The idea behind the Precursor isn’t to provide a device that can replace your smartphone or tablet, but rather to offer a system that you have nearly complete control over.

Instead of a traditional CPU, it has an FPGA that allows users to program the chip so it emulates many different types of processor, giving you far more control over the hardware than you’d have from a typical mobile device.

Out of the box, the FPGA will be configured to work as a 100 MHz, 32-bit RISC-V CPU, but it can be configured to emulate many older processor types. Just keep in mind that it tops out at 100 MHz speeds. Huang says the system will be more powerful than a Palm Pilot or Nintendo DS, but it’s best suited for developers who want to create a single-purpose device completely from scratch… and if you want to create a mobile device that accomplishes a different task then you can adjust the hardware and software settings and start over again.

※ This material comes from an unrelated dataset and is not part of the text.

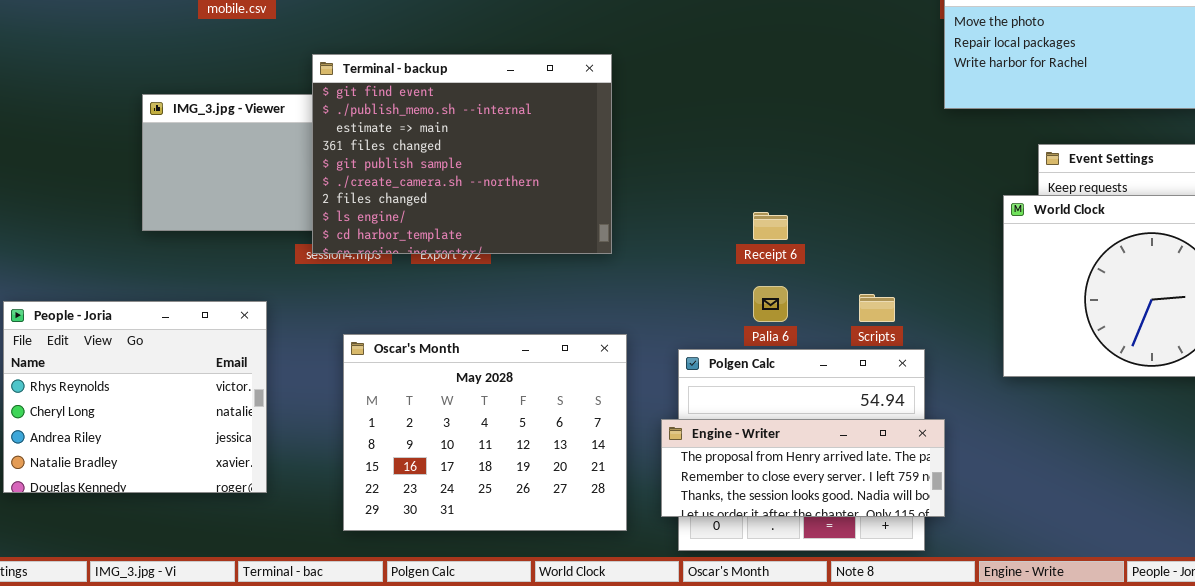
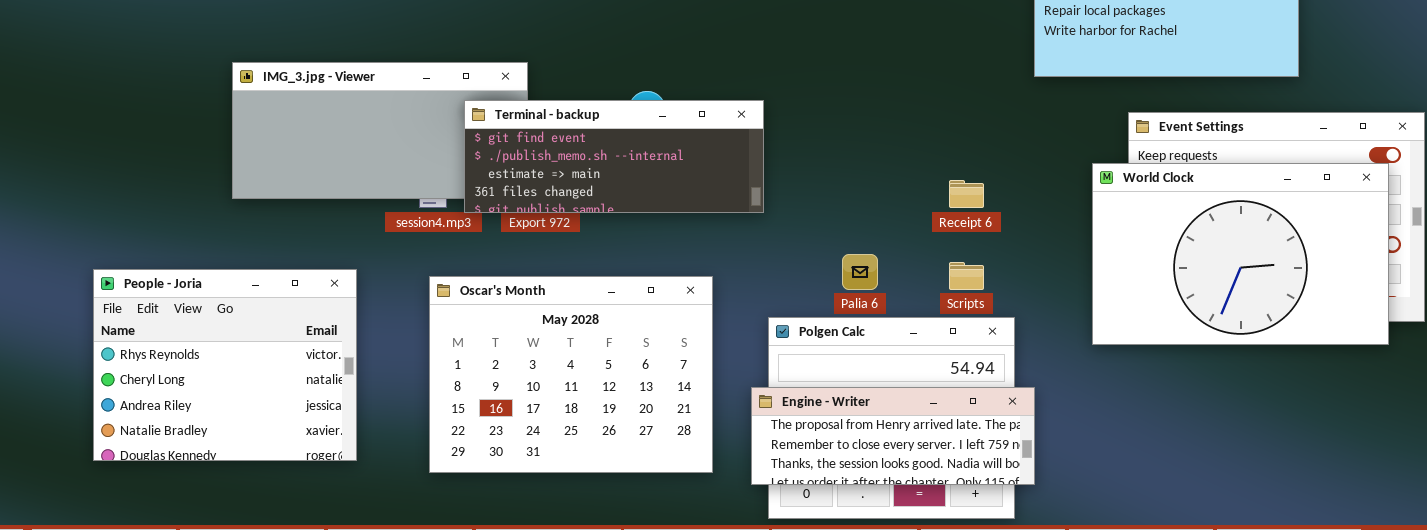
Terminal - backup: [312,54,612,254] -> [464,100,764,213], moved, resized
Receipt 6: [753,212,788,240] -> [949,180,984,208], moved
Oscar's Month: [343,334,627,531] -> [429,276,713,473], moved

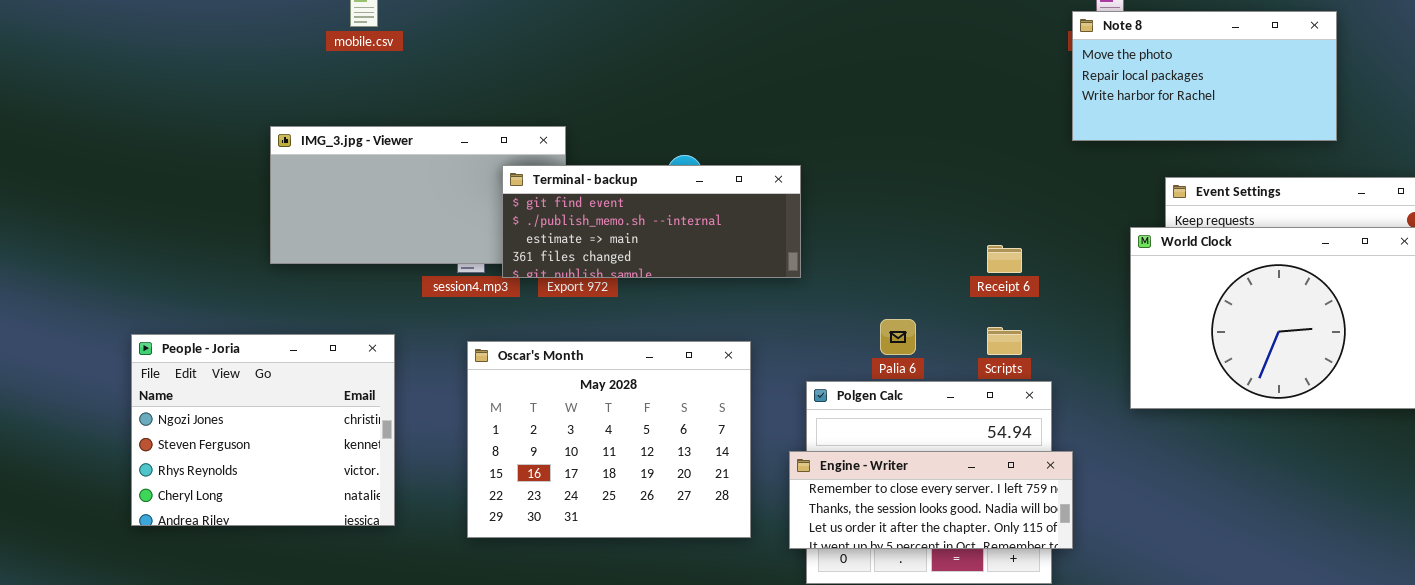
People - Joria: [93,269,357,461] -> [131,334,395,526], scrolled up 2 rows
Engine - Writer: [751,387,1035,485] -> [789,451,1073,549], scrolled down 1 row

The Precursor’s hardware is designed to be entirely inspectable and understandable by a single knowledgeable user. As Huang notes, “Even though the full source code for the Linux kernel and Firefox is published, nobody has the time to personally review every release for potential security problems; we simply trust that others have done a good job, because we have no other choice.” So this device is intentionally simple.

The Precursor’s hardware includes:

  • Xilinx XC7S50 primary System on Chip (SoC) FPGA
  • iCE40UP5K secondary Embedded Controller (EC) FPGA
  • 16 MB external SRAM
  • 128 MB FLASH
  • 536 x 336 pixel black and white display (200 pixels per inch)
  • Physical keyboard with changeable layout overlays (backlit)
  • 0.7 W speaker
  • Vibration motor
  • 3.5mm headphone jack (but no integrated microphone)
  • SiliconLabs WF200C WiFi chipset (sandboxed)
  • USB-C port
  • 1,100 mAh battery
  • Anti-tamper features

Huang says users should expect about 5.5 hours of battery life when using the device, or 100 hours of standby time. It takes about 3 hours to fully recharge the battery.

The device measures about 138 x 69 x 7.2mm and weighs 96 grams, making it smaller and lighter than most modern smartphones. It has an aluminum alloy case, but 3D design files will be available for those that want to produce their own cases.

There’s also no adhesive holding the Precursor device together. You can open it up with a screwdriver and add a cellular modem or other hardware that’s not included.

Pricing and availability details haven’t been announced yet.